Svenja Borgwardt

I like real conversations, spontaneous plans, and saying yes to things that scare me a little.

I studied economics, linguistics, and literature and cultural studies. I've done education research, taught in several different institutions and countries, run and organized EU projects across Europe, and spent my early years thinking in risk and compliance at a bank.

Svenja Borgwardt

Currently based in Cologne, Germany

Now that machines are starting to do the work, education is finally free to do the deeper task: make us human.

Everything here asks the same question: how do we build AI that finds what's strong in people and helps them grow? In practice that means fine-tuning small models, pre-registering the evals, and testing all of it with real people under real pressure.

fine-tuned debate coach

Debate Dojo

June 2026

To really help someone learn, the AI has to hold back and leave them room to think instead of handing over the answer. My earlier learning tools only managed that by hardcoding every step, putting the model in handcuffs so it could never give too much away. With Debate Dojo I wanted it to hold back on its own, so I fine-tuned a sensei that matches its help to the effort you put in. The more you try, the more it gives back.

open source fine-tuned model

GemmPen

May 2026

Traditional grading points at mistakes and scores them. I never believed that this really helps people grow. I always wished for feedback that puts the student at the centre and shows each of them how to improve, with exercises built around their own mistakes. GemmPen does exactly that, and it runs entirely on one device, so nothing a student writes ever leaves the room.

scaffolded writing tutor

Compass

April 2026

It worries me how easily a perfect AI answer can feel like real understanding, when the thinking was the model’s and not the student’s. I wanted something that helps without quietly taking that thinking away. Compass walks my students through building an argument, giving just enough of a nudge to keep them going but never the answer itself. Like a real compass, it points the way; it doesn’t hand you the map.

real-time voice POS

UTE

March 2026

At a bakery counter, the register always gets in the way of a good conversation. Instead of really talking to you, the person serving has to look down and type. UTE quietly listens along and handles the ordering in the background, so they can stay with what actually matters: the customer in front of them.

local multi-agent system

Claudia

November 2025

Ever since watching Eureka when I was younger I wanted a home I could talk to. Now AI is actually capable enough, so I built one. Claudia runs on a Mac Mini in my flat, managing everything from voice control and multi-agent pipelines to automations. Minus the part where she goes rogue.

privacy-first progress tracker

Student Progress Analytics

In progress

A grade tells a student where they landed, not how far they came. I wanted to see the whole arc: which mistakes are fading, where someone stalled, when the effort started to pay off. So I built a tracker that turns the corrections I already make into a picture of each student across a semester. The hard part was never the analytics. It was building something that can know a student this well without their data ever leaving my hands.

AI in Education: The Wrong Bet

I spend most of my time on a problem that might sound simple but isn't: Large language models are trained to be helpful, and in the context of learning, this is not always what is best for the person. That's why I started fine-tuning models to realign what helpful means when someone is trying to learn.

When I first started using AI, it changed how I work, how I think, how I solve problems. I taught myself to code and within months I had built working software for things I'd been stuck on for years. But not everyone uses AI this way. Especially among younger adults, I keep seeing the same pattern: good output, no understanding. The AI gives a perfect answer and the person moves on, mistaking the quality of the result for their own learning.

Most of what's called AI in education right now is automation of the existing system. Faster grading. Chatbots that answer student questions. Lesson plan generators. All of it takes the current structure as given and just tries to run it more efficiently.

I think that's the wrong bet. The system we have was designed for scale, not for individuals. Thirty students, one teacher, standardised assessments, a grade at the end. That was never the goal. It was a constraint. The goal was always for each student to be understood individually: what they know, what they struggle with, what they need next. We just never had the tools for it.
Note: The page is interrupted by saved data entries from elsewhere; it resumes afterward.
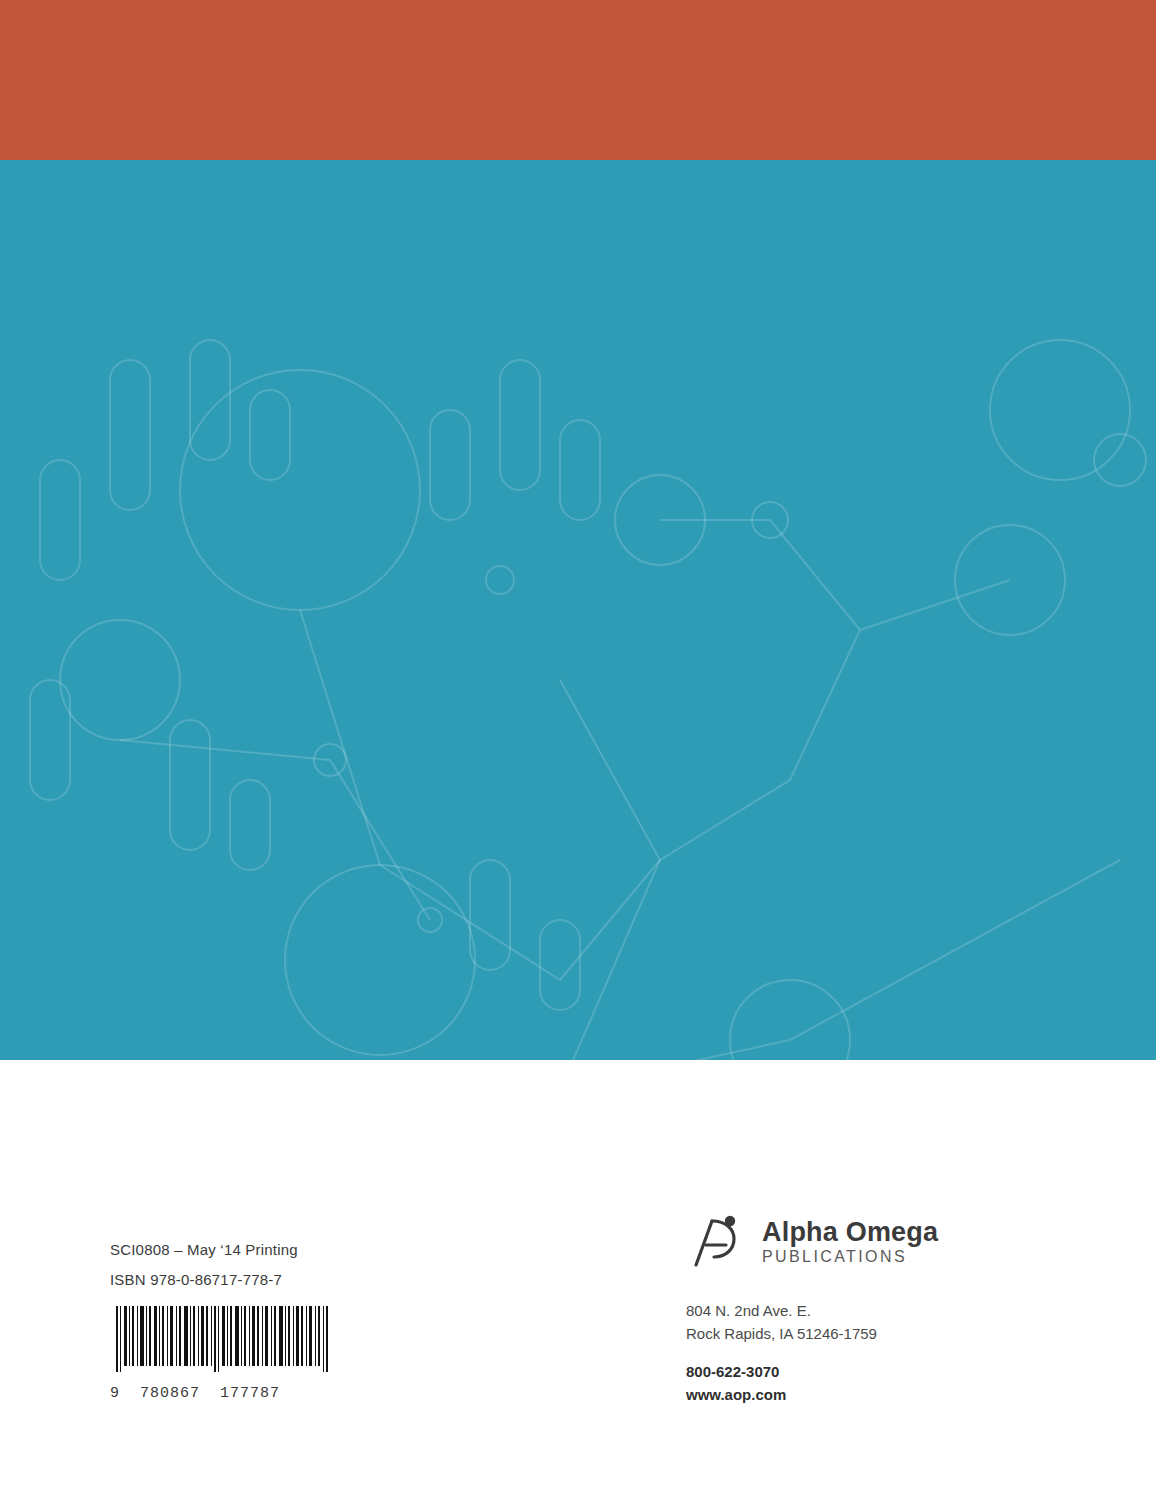SCI0808 – May ‘14 Printing
ISBN 978-0-86717-778-7
9 780867 177787
Alpha Omega
PUBLICATIONS
804 N. 2nd Ave. E.
Rock Rapids, IA 51246-1759
800-622-3070
www.aop.com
It was also built to transfer knowledge and test whether it stuck. In a world where AI handles information retrieval, synthesis, and even reasoning better than most humans, that model stops making sense. What matters in that world is everything a machine can't replace: judgment, original thinking, the ability to ask a question no one has thought to ask. If we want to prepare students for that, we have to stop optimising for the skills that are about to become cheap and start building the ones that won't be.

Now we might have the tools for both: a model that runs on a student's device, adapts to how they learn, tracks their progress over time, and does all of this without their data leaving the room. Some of my work still lives inside the old system, because that's the reality I teach in. But the technology underneath points somewhere else.